The three attended the same Christian university in rural Indiana. John was a senior. Beautiful Grace was also a senior, but her best friend, Sammy, was a year younger.
For three years, John had been continually bewildered by the fact that his money, popularity and dashing good looks had no effect on Grace. For two years, he had hated Sammy for his ability to so effortlessly capture her attention. But this year would be different.
That September, it had been John, not Sammy, with whom Grace had studied, eaten and sat in chapel. He was finally beginning to feel as though he had a chance. So, it was with a happy heart that John drove to the gas station in town to fill his car for the fall break trip home to Grand Rapids.
Cold autumn rain grayed the afternoon sky. John rolled up to the pump, singing along to a love song on the radio. Thanks to his exceedingly wealthy parents, he owned the most beautiful car on campus: a long white boat of a Cadillac.
As John stepped out of the car, Grace walked out of the gas station. John started to call her name, until he saw Sammy stroll out just behind her.
They stood laughing together, holding Cokes. They tipped their cans halfway up, stifling giggles. Then their eyes met and the two burst out laughing again. They were unmistakably in love.
John stood with the gas cap in his hand. The love in Grace’s eyes broke his heart. The love in Sammy’s eyes boiled his blood.
The two finally noticed the Cadillac when John slammed his door closed. Grace moved to wave to him. But the gleaming white vehicle squealed away, the still unscrewed gas cap rattling.
That night, John was hit and killed by a truck.
The man who hit him said he had slipped and fallen into the road. When the ambulance finally arrived, they found his broken body lying face up.
The purple sweatshirt that John had imagined giving to Grace was soaked with rain and blood. His hand still clutched a bright red gas can. His face was already pale in death, but it still showed that he had been weeping. John’s beautiful Cadillac was parked a quarter mile south. When Sammy heard about what had happened, a feeling of guilt washed over him that never faded.
15 years later, Sammy returned to the school for homecoming. He watched the football game. He went to the chapel service. He saw old friends like Grace and her husband Les. The couple was on their way to a remembrance celebration for John. Sammy skipped it, telling them and himself that he needed to start for home. Grand Rapids was a long drive away.

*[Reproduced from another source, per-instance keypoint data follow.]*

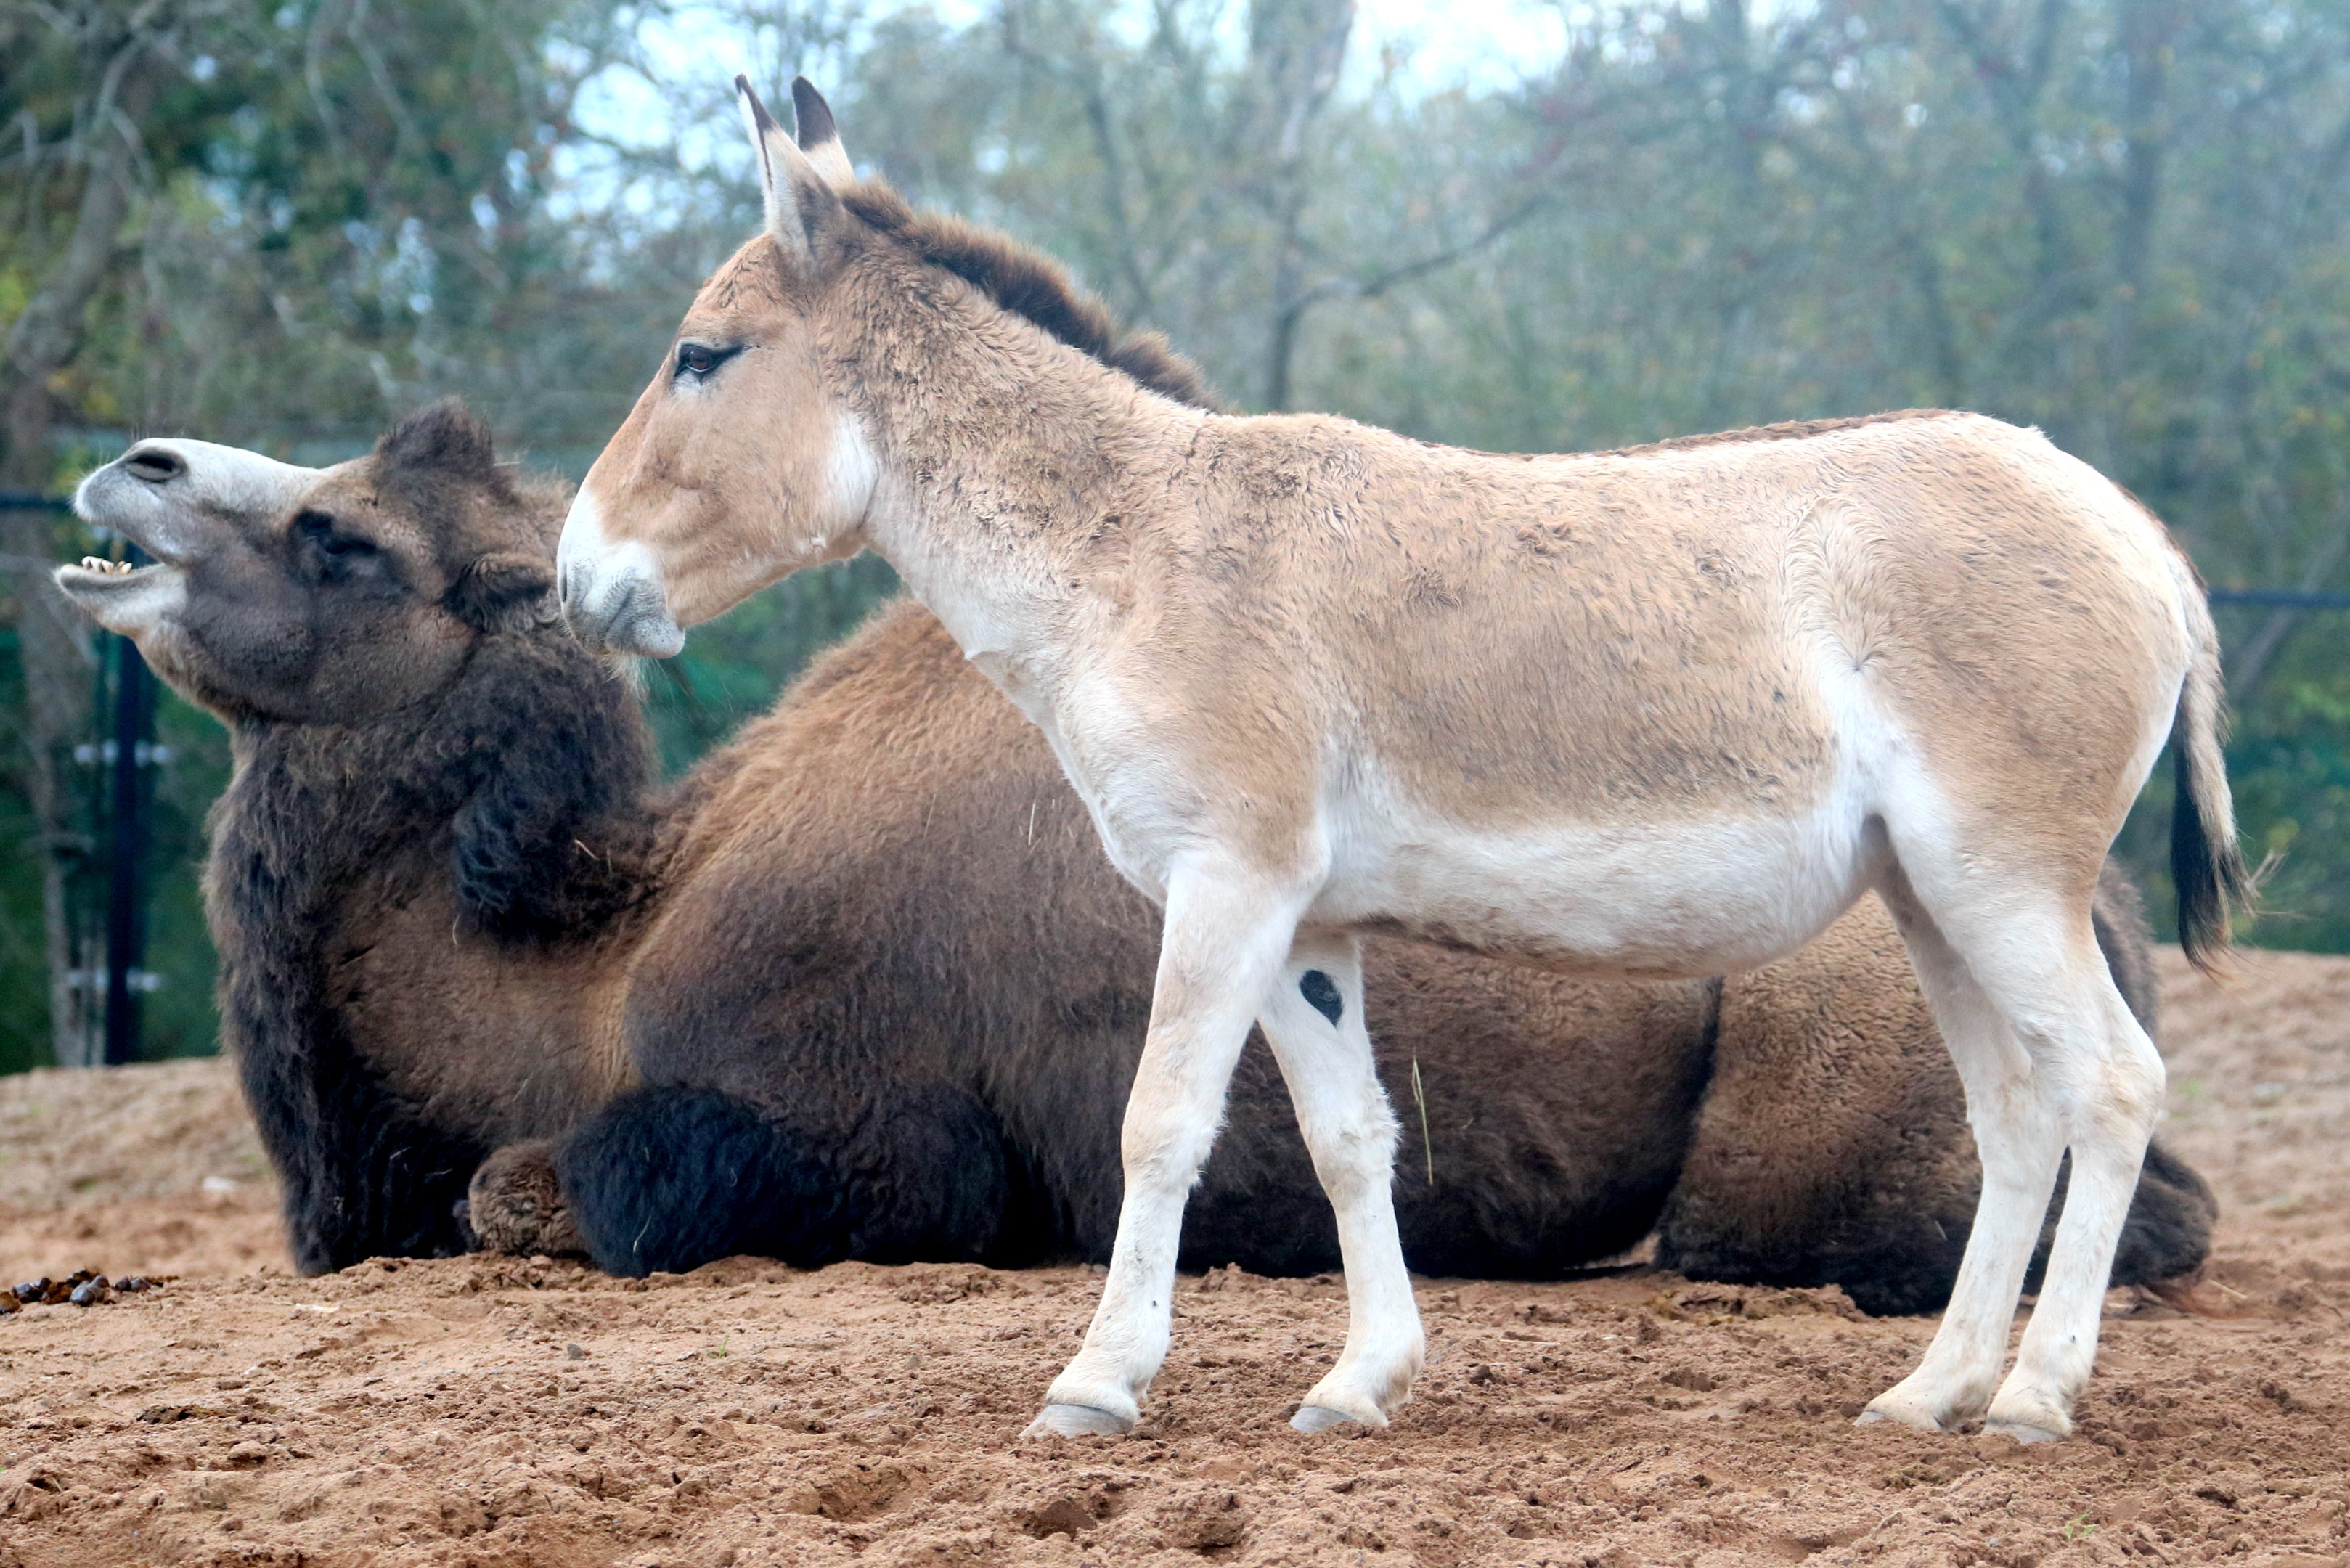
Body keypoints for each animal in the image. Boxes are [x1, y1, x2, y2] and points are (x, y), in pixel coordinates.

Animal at [57, 406, 2211, 1318]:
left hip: (1808, 1085)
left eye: (346, 538)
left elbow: (544, 1190)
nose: (131, 468)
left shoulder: (865, 1138)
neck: (587, 957)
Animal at [554, 80, 2249, 1442]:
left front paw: (1095, 1386)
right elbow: (1351, 1142)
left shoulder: (1223, 887)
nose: (575, 580)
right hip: (1929, 902)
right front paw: (1358, 1385)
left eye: (701, 356)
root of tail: (2136, 534)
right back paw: (1927, 1395)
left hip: (1998, 884)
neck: (1134, 552)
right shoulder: (1307, 925)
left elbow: (1159, 1123)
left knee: (2109, 1087)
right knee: (2017, 1117)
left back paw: (2032, 1401)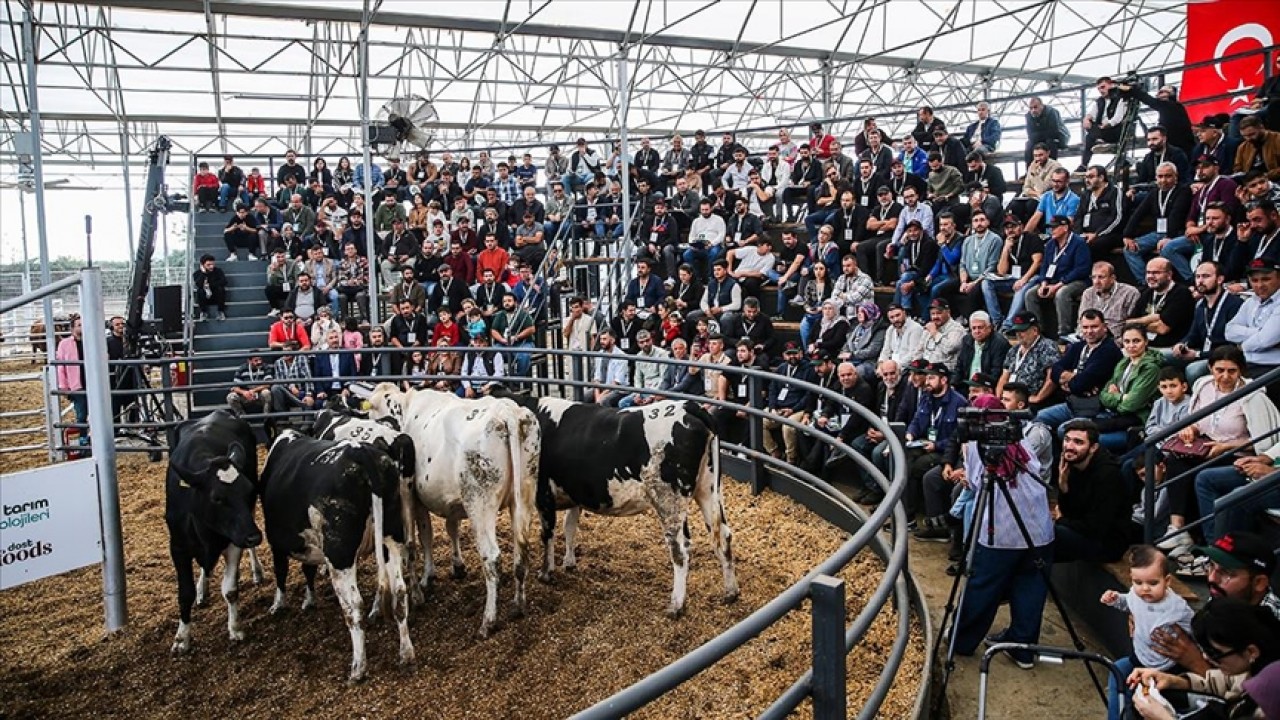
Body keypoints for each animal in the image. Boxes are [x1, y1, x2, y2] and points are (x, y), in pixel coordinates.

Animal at [165, 407, 264, 653]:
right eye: (217, 498)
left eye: (248, 491)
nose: (254, 536)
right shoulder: (178, 546)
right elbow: (185, 593)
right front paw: (181, 638)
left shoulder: (234, 539)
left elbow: (230, 589)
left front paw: (235, 628)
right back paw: (203, 589)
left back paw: (257, 571)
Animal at [261, 427, 414, 681]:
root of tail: (361, 452)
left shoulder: (277, 541)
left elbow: (282, 571)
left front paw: (278, 605)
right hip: (391, 537)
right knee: (400, 592)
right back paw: (406, 654)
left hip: (339, 554)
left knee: (354, 606)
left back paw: (358, 668)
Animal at [368, 381, 537, 632]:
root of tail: (505, 410)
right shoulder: (452, 504)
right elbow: (451, 528)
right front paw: (457, 566)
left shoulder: (414, 498)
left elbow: (421, 538)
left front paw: (425, 580)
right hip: (524, 495)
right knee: (521, 549)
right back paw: (518, 605)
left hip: (480, 504)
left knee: (492, 557)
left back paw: (488, 620)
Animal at [486, 389, 737, 614]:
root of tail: (689, 406)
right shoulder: (575, 493)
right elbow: (570, 527)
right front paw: (569, 562)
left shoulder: (543, 495)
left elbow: (547, 534)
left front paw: (546, 573)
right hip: (709, 490)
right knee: (722, 536)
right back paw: (731, 593)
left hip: (669, 500)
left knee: (680, 550)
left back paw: (676, 606)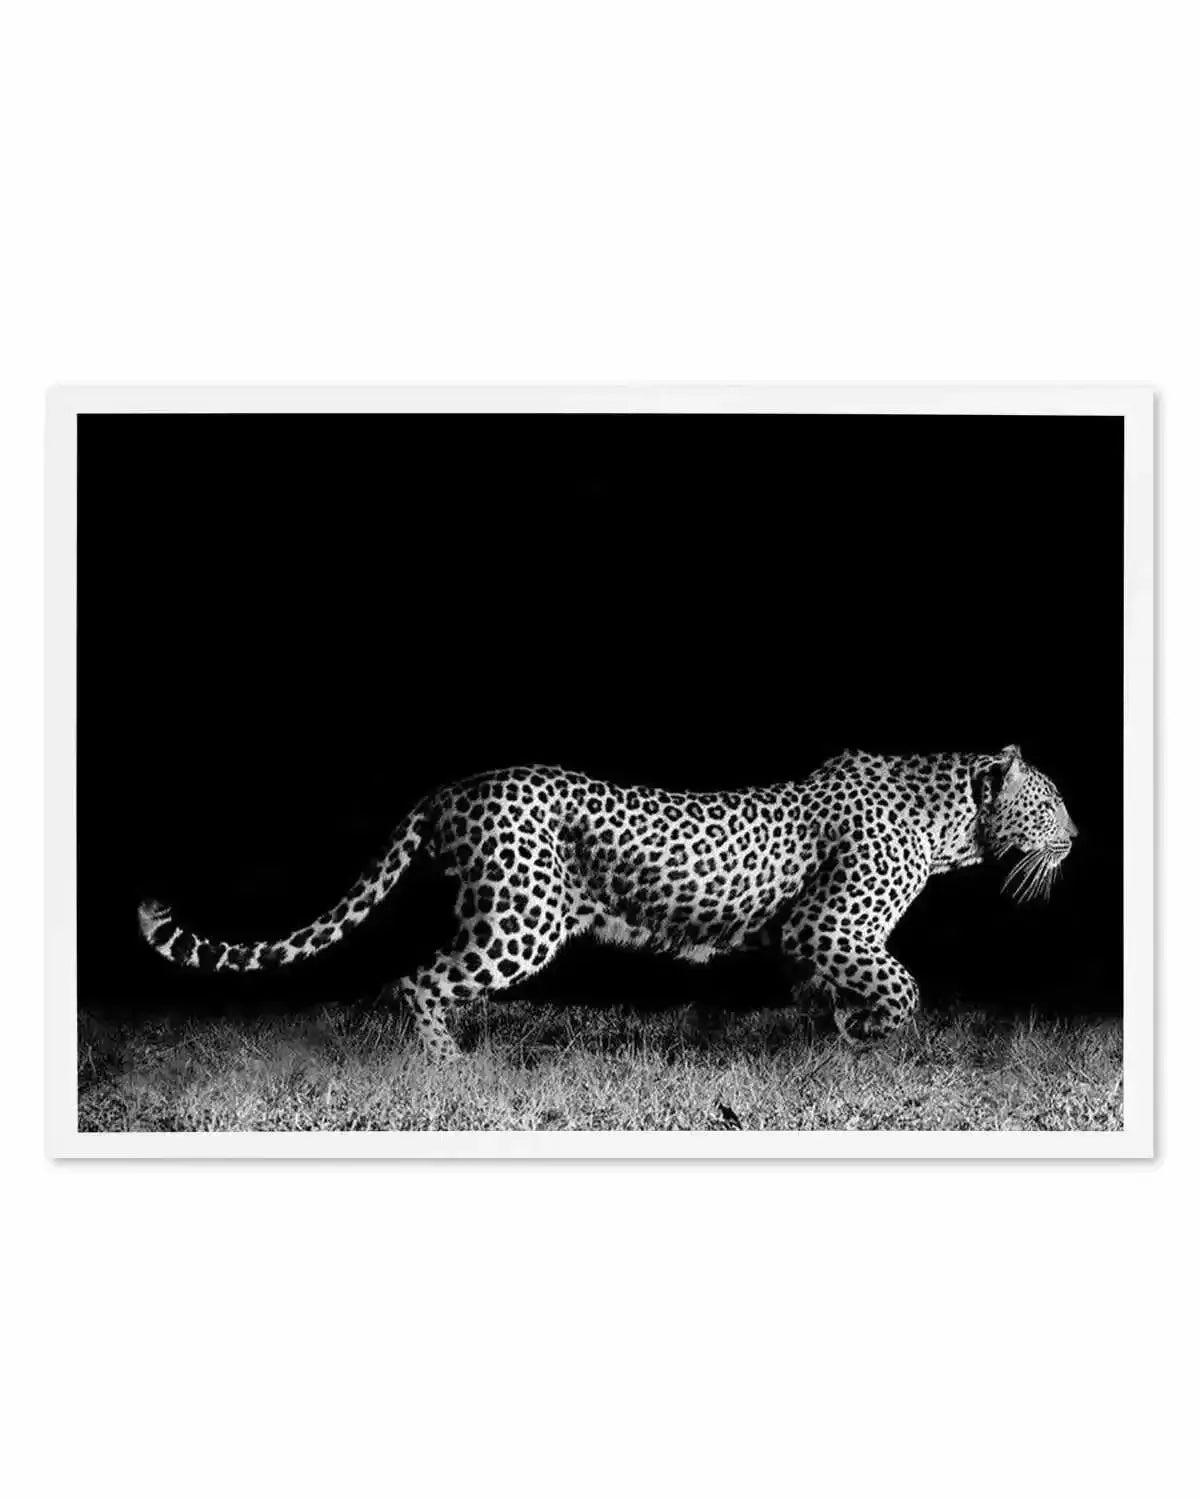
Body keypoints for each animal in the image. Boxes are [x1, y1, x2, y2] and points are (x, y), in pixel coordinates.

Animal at [138, 744, 1076, 1061]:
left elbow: (837, 992)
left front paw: (841, 1034)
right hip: (522, 919)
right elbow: (904, 986)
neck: (952, 822)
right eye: (1055, 802)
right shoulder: (828, 925)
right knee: (418, 980)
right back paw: (451, 1069)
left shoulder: (817, 941)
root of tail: (451, 787)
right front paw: (873, 1034)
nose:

It was raining when Sammy turned onto the two-lane highway. He switched on the radio. He couldn’t find a song he liked, so he settled for one he knew. Sammy looked up from the radio and saw a car on the side of the road ahead. He passed it; then, startled, he swiveled to peer backwards.
A long, ghostly white Cadillac straddled the shoulder of the road a quarter mile back. Suddenly, Sammy felt his car th-thunk over something in the road. He slammed on the brakes. His hands shook as he fumbled to flip on his phone flashlight.
Sammy stepped out into the rain and walked toward the back of his car. His eyes strained in the darkness broken up by the raindrops reflecting the bloody beams of his taillights.
Where the white car had been, there was nothing. Then Sammy heard something. Above the fuzz of the rain falling on the fields of dry corn stalks, another sound rose. A high, hollow sound it was, like a drummer rolling his sticks on a tight tom.
Sammy waved his flashlight around. Then he saw it. He let out the awkward, unnatural yell of a grown man scared out of his mind. On the wet asphalt lay a bloodstained purple sweatshirt. Next to it, the rain pattered on a bright red gas can — the eternal lament of a man who died knowing the one he loved loved another.